Senator POWELL(10.54) —I move:

(16) Page 18, clause 32, line 29, leave out `20', insert `15'.

This clause relates to the duration of the right which is issued under this legislation. The Bill provides for a period of 20 years for a patent on plant material. I make the point that this amendment was suggested to me by a person involved in the seed industry, Mr Jack Sewell, who had a Churchill fellowship, who travelled overseas investigating plant patent systems and who has been a very strong supporter of plant patenting for Australia over the past 10 to 15 years. He is also a member of the industry committee for plant breeders' rights, a group which since the mid-70s has been promoting this very strongly in Australia. It is of enormous interest to me that I, as a very strong opponent of this legislation, should find myself on my feet in the Committee proposing an amendment which a person who has deeply studied and strongly supported this legislation has asked me to move. Therefore I ask myself: Why is this legislation providing for a period of 20 years when that is not the period that the people in the industry require but a longer one? Mr Sewell informs me that a period of around 15 years is much more the norm overseas. We know from our industrial patents legislation that 16 years is the more normal period.

Why are we facing legislation that will lock up the ownership of living material for a period of 20 years? If it is not Australia's seed industry that has asked for this, who has? Perhaps it is the prospective new owners of the Australian seed industry. We have brought evidence before this chamber that has demonstrated that in a very short space of time, in the experience in the United States of America, in the United Kingdom and in Europe, the small business people who made up the local seed industry and who supported similar legislation in the mistaken belief that it would be of benefit to them, were taken over by the 20 or so international companies, largely multinational petro-chemical companies, which now control the industry. The Shell Petroleum Co. Ltd is the largest seed company in the world. Union Carbide Ltd, Ciba-Geigy Ltd, Sandoz Ltd and companies such as those are the leading seed companies in the world-not the companies run by people like Jack Sewell. Maybe those companies are going to invest in the next round of takeovers here-maybe this will be the next industry to face that-and, in order to cover that investment, they want rights that will last a full 20 years. I proposed this amendment because I understand this to be the case from a leading seed grower in the industry who, as I have said, is a Churchill Fellowship holder.

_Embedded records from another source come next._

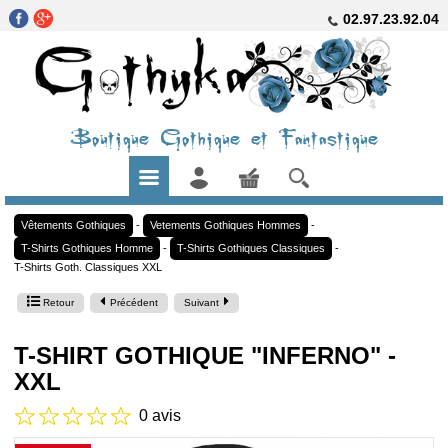
02.97.23.92.04
Boutique Gothique et Fantastique
Vêtements Gothiques
-
Vetements Gothiques Hommes
-
T-Shirts Gothiques Homme
-
T-Shirts Gothiques Classiques
-
T-Shirts Goth. Classiques XXL
Retour
Précédent
Suivant
T-SHIRT GOTHIQUE "INFERNO" -
XXL
0 avis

This clause in the Bill raises perhaps one of the clearest concerns about who and what is behind this legislation. Although, as Senator Mason has pointed out, the Australian Democrats are totally opposed to this legislation, if this amendment were to be passed at the very least we would be limiting the right and the damage to 15 years for each individual application that has total and unequivocal support in the community. I commend the amendment to the Committee.